What do you want to know about Baguio? I maintain a residence there even though I only visit twice a year.


----------



## Pheonix (Aug 7, 2013)

rpmorley said:


> What do you want to know about Baguio? I maintain a residence there even though I only visit twice a year.


I was mainly asking about the common local foods. To put it bluntly, I'm hoping to find someone or hire someone that would do the cooking, since my ability to cook has been hampered lately, and I'm don't know how to fix many of the local foods I liked so much. I've never been able to cook rice that wasn't either crunchy or mush. And the only local food I can really cook myself is odobo. Lynn made excellent lumpia and pansit. Though the only lumpia she ever made was cheese lumpia. I don't really want to depend on restaurants for my food.

From what I read, my limited income would make living in the main city unlikely, so I would also like to know average costs for rent, utilities, meds, etc. for the outlying areas, preferably within easy jeepnee range of some of the main city areas.

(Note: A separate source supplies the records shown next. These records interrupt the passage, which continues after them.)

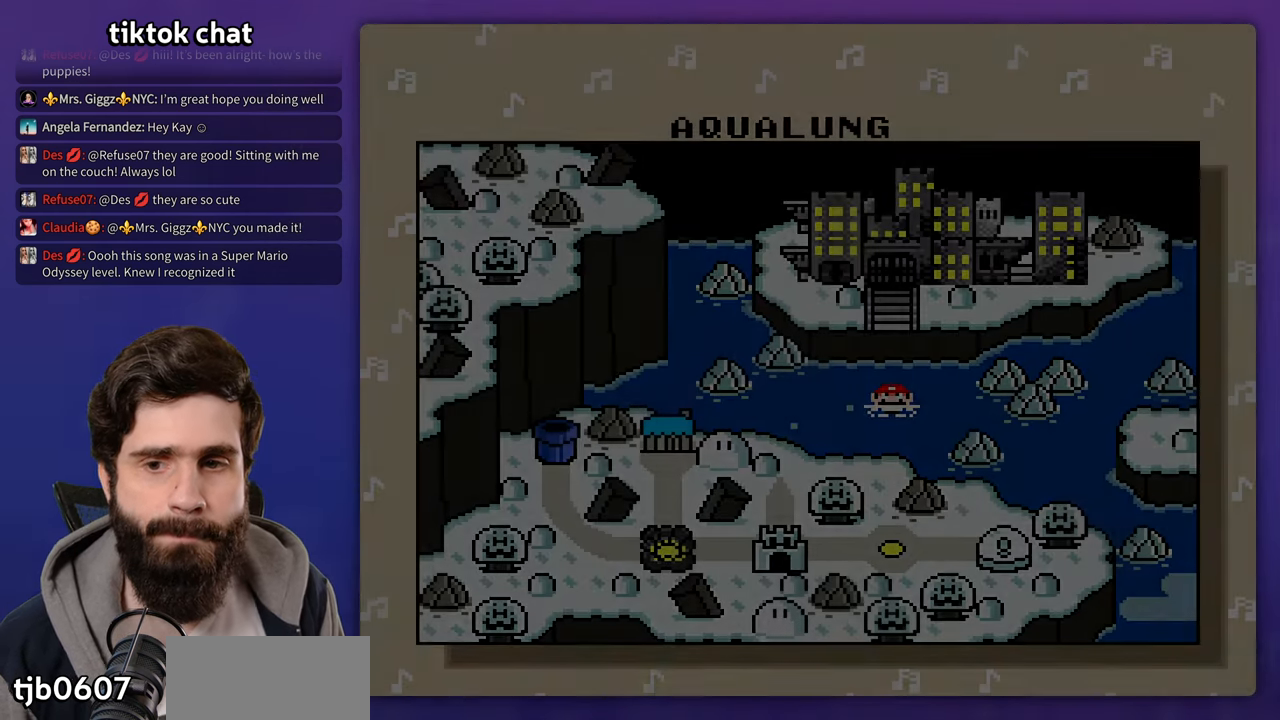
{"dt_ms": 500, "buttons": ["B"], "events": [[33, "B", "down"], [117, "B", "up"], [183, "B", "down"], [283, "B", "up"], [350, "B", "down"], [433, "B", "up"], [500, "B", "down"]]}
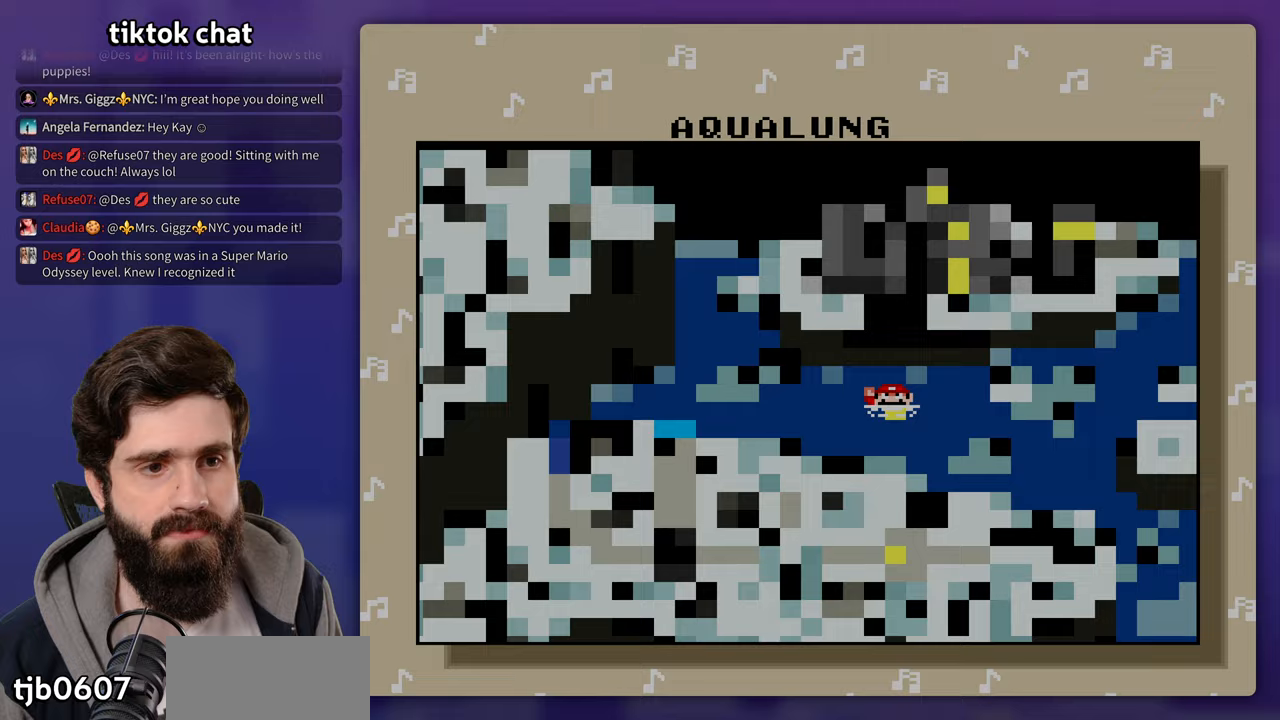
{"dt_ms": 500, "buttons": [], "events": [[83, "B", "up"]]}
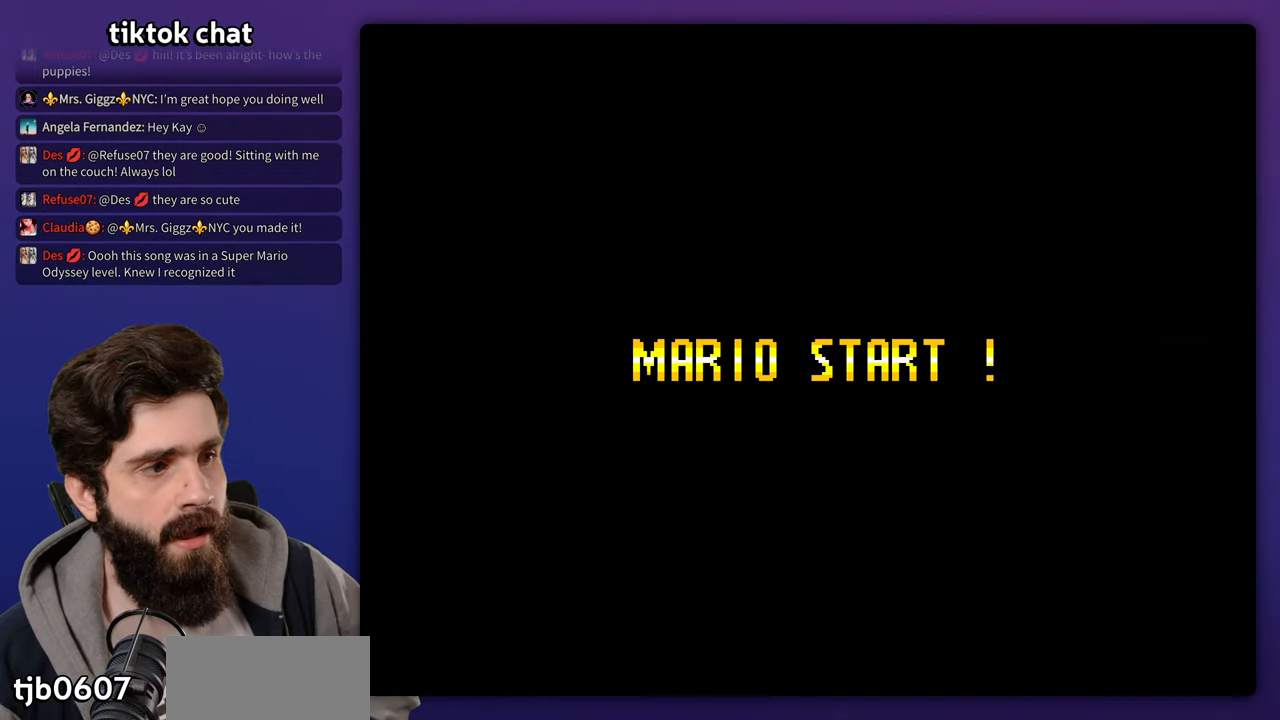
{"dt_ms": 500, "buttons": [], "events": [[267, "X", "down"], [333, "X", "up"]]}
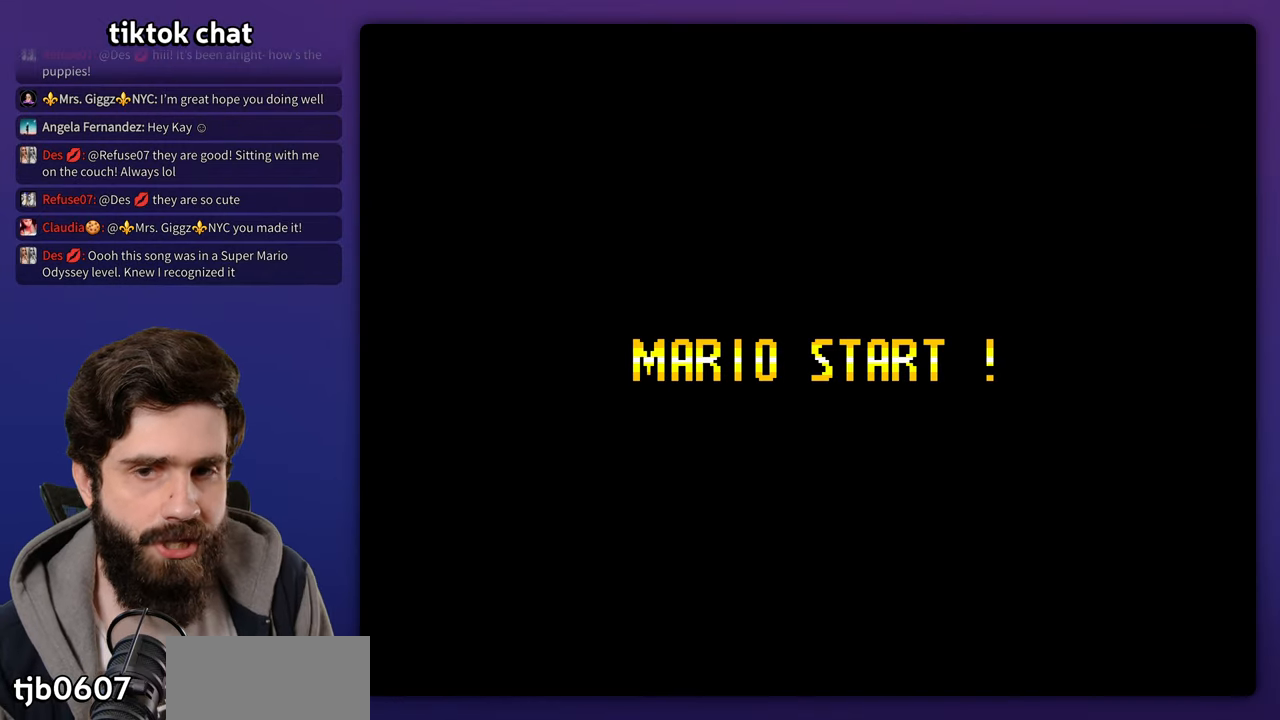
{"dt_ms": 500, "buttons": []}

And, OK, I'll be honest, the idea of possibly have occasional access to a girlie bar would be nice. I cannot depend on finding a girl friend for such, well I can't really call it a need, but a want seems a little weak  2 weeks after being diagnosed with Parkinson's my girlfriend here left. She was very supportive as I tried different physical therapy methods repeatedly for 4 years. But when I finally saw a neurologist and got that diagnosis, off she went


----------



## Asian Spirit (Mar 1, 2010)

Pheonix said:


> I was mainly asking about the common local foods. To put it bluntly, I'm hoping to find someone or hire someone that would do the cooking, since my ability to cook has been hampered lately, and I'm don't know how to fix many of the local foods I liked so much. I've never been able to cook rice that wasn't either crunchy or mush. And the only local food I can really cook myself is odobo. Lynn made excellent lumpia and pansit. Though the only lumpia she ever made was cheese lumpia. I don't really want to depend on restaurants for my food.
> 
> From what I read, my limited income would make living in the main city unlikely, so I would also like to know average costs for rent, utilities, meds, etc. for the outlying areas, preferably within easy jeepnee range of some of the main city areas.
> 
> And, OK, I'll be honest, the idea of possibly have occasional access to a girlie bar would be nice. I cannot depend on finding a girl friend for such, well I can't really call it a need, but a want seems a little weak  2 weeks after being diagnosed with Parkinson's my girlfriend here left. She was very supportive as I tried different physical therapy methods repeatedly for 4 years. But when I finally saw a neurologist and got that diagnosis, off she went


Phoenix,

Just an off-topic note. Life can get difficult without any doubt. But it's probably best she took off before a real need developed. Also, with some care and a bit of time you will not find yourself alone too long and all of us will be getting wedding invitations from you!!
Now, with that settled, what do you want for a wedding gift; a wall clock or a toaster--Hahaha??
Hang in there guy--all will work itself out...


----------



## mario.magno (Apr 6, 2015)

*rmorley: re gated community in Baguio*



rpmorley said:


> What do you want to know about Baguio? I maintain a residence there even though I only visit twice a year.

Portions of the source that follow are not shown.